▶ TASKS TO CARRY OUT
**a)** From the file input/output project description, reproduce the passage from "Note that **many" up to and including "our GUIs performance.".
**b)** In the file input/output project description, which data is to serve as the example for storing to and loading from a file?

▶ EXCERPTED TEXT
# Project 1E: Data Handling: File Input/Output (AKA File I/O)
---
> - Harrison Mills
> - Nathanial Patterson
> - Tom Sutton
---
When handling data at 1 Hz with a goal to handling it at 50 Hz, our codes should be efficient and as fast as possible. One way that we can optimise our GUIs is to consider how to handle data in order to minimise the time taken for operation. For example, should we pass the maximum energy to all functions that need it, when this number does not change very often? As it can change, it should not be hard coded. One method is to read it from a file - this does not makes sense for this value alone, however we will be storing and changing many variables.

In this sense you will define a few configuration file templates. Most GUIs will require calibration data to convert units, some will require tolerances or limits, most will require GUI specific settings. You will define methods to read data from files, and investigate the fastest way of reading and storing them as python data. 

Many of our GUIs will produce useful data. Some may be useful as experimental data, others as logs of machine performance. As such many stage 2 projects (GUIs) will include goals to store / load datasets. You will define those methods as part of this project. You will use our 40 x 2200 MQTT data, henceforth referred to as our dataframe, as an example, and investigate the fastest ways to store this data to file, and load it back from a file.

Note that **many other groups have been instructed to collaborate with you as their extensions**. Your research will be important in optimising our GUIs performance.

▶ EXCERPTED RECORDS
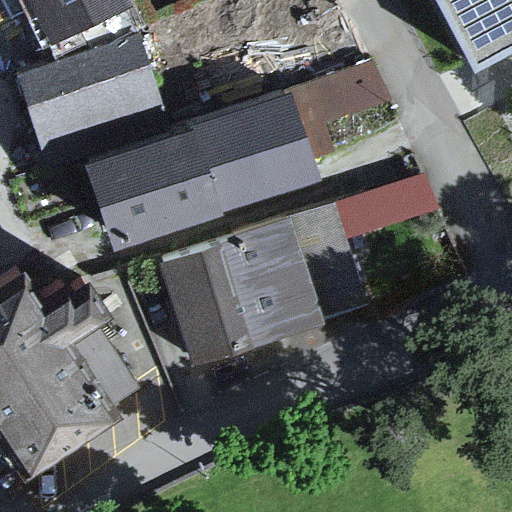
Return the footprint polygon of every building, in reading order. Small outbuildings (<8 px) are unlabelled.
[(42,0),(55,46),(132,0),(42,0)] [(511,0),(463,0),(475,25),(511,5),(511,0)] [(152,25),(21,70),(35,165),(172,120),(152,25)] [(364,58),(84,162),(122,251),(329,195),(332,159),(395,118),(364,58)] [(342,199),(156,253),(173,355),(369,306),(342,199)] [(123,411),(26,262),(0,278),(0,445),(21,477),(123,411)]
* * *
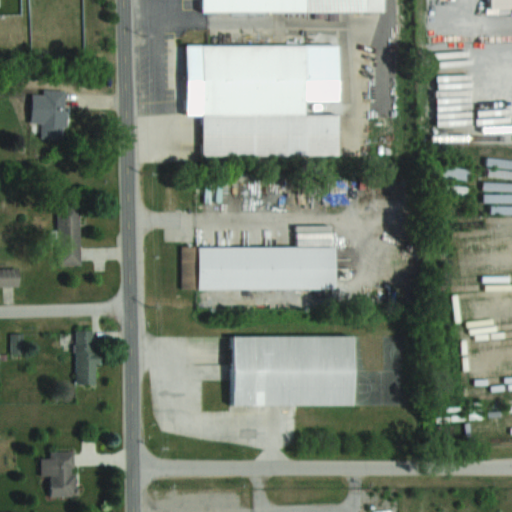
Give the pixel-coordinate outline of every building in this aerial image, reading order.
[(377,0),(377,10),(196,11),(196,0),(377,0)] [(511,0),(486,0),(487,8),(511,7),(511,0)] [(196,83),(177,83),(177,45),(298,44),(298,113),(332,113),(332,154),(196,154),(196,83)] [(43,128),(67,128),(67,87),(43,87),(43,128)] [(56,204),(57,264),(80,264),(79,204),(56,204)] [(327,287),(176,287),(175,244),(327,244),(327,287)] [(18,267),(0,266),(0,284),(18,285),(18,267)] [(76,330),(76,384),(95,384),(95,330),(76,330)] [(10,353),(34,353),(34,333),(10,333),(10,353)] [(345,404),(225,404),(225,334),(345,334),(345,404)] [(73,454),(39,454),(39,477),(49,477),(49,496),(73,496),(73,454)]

▶ WORKED SOLUTIONS
**a)**
Note that **many other groups have been instructed to collaborate with you as their extensions**. Your research will be important in optimising our GUIs performance.

**b)** The 40 x 2200 MQTT data, referred to as the dataframe.